この基本部会は、既存の分科会や部会を横断するようなテーマを議論するもので、直近の法改正について具体的な検討を行う機関ではありません。しかしながら、基本部会は今後の労働政策に関し、中長期的な観点からの検討・提言がなされる貴重な場であり、その議論の内容からは、今後の制度改革の方向性をつかむことができます。
2.働き方の現状と課題
本報告書では、「社会・経済の現状と課題」を踏まえ、「働き方の現状と課題」について、分析が行われています。ここでは、労務管理実務との関わりが強い、「人事制度」(ジョブ型人事)についての分析について、その骨子を紹介します。
・「ジョブ型雇用」は狭義では職務が雇用契約に明記・限定される雇用形態であり、欧米でブルーカラー中心に採用されてきたものが、近年、日本ではホワイトカラー中心に「職務と処遇の明確化」という観点から導入の動きがある。
・ジョブローテーションによる若手育成が困難になるなどの留意点があり、多様な人材の力の発揮と人材育成を阻害しないよう、企業内での労使の対話が特に重要である。また、ジョブ型人事の導入には、次のような配慮も必要である。
①ポストに見合った人材を広く社内外から求める
②キャリアアップに伴う再教育支援の仕組み
③労働者一人ひとりのキャリア志向に対応する
④職務以外の情報共有や組織貢献意欲を促す仕組み
3.今後の労働政策の方向性について
ここでは、「働き方の現状と課題」を踏まえ、「企業に求められる対応」、「労働者に求められる対応」、「労働政策において今後検討すべき対応」、「社会全体に求められる対応」について、その方向性が提示されています。本稿においては、今後の法改正の方向性を示す「労働政策において今後検討すべき対応」の骨子を紹介します。いずれも、基本的には、近年の法改正の方向性を踏襲し、さらに推し進めるものとみることができます。
・多様な人材が能力を発揮できるよう、「女性や高齢者などの働き方に中立的な税制・社会保障制度の構築」、「雇用によらない働き方など様々な働き方の人を重層的なセーフティネットに組み入れていくこと」が課題である。

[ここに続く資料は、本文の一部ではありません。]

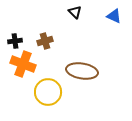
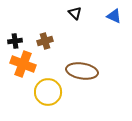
black triangle: moved 1 px down
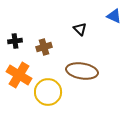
black triangle: moved 5 px right, 16 px down
brown cross: moved 1 px left, 6 px down
orange cross: moved 4 px left, 11 px down; rotated 10 degrees clockwise
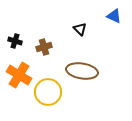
black cross: rotated 24 degrees clockwise
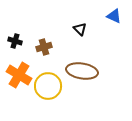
yellow circle: moved 6 px up
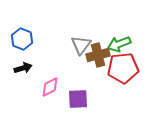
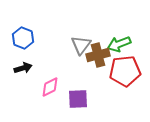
blue hexagon: moved 1 px right, 1 px up
red pentagon: moved 2 px right, 3 px down
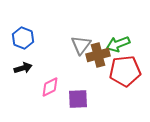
green arrow: moved 1 px left
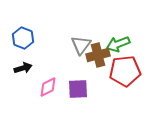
pink diamond: moved 2 px left
purple square: moved 10 px up
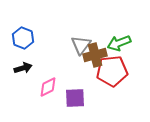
green arrow: moved 1 px right, 1 px up
brown cross: moved 3 px left
red pentagon: moved 13 px left
purple square: moved 3 px left, 9 px down
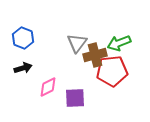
gray triangle: moved 4 px left, 2 px up
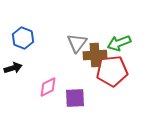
brown cross: rotated 10 degrees clockwise
black arrow: moved 10 px left
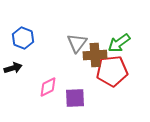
green arrow: rotated 15 degrees counterclockwise
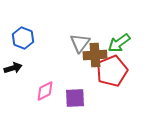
gray triangle: moved 3 px right
red pentagon: rotated 16 degrees counterclockwise
pink diamond: moved 3 px left, 4 px down
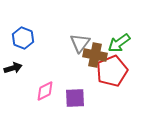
brown cross: rotated 15 degrees clockwise
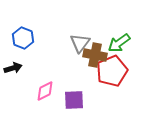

・自発的に労働移動を行う労働者の転職の参考となるよう、以下のような方法により、転職しやすい環境整備(労働市場の基盤整備)を進めていくべきである。
①労働市場の見える化(職場情報・職業情報)
②異業種間でも業務の親和性のある仕事の事例の積極的周知広報
③ハローワークサービスのデジタル化による、オンラインサービスやキャリアコンサルティング機能の充実など在職者向け支援の強化
・従来の「安全・安心」重視の対応に加え、「労働市場のセーフティネットを整備しつつ、労働者のスキルアップ・向上を目指す」ことを重視していくべきである。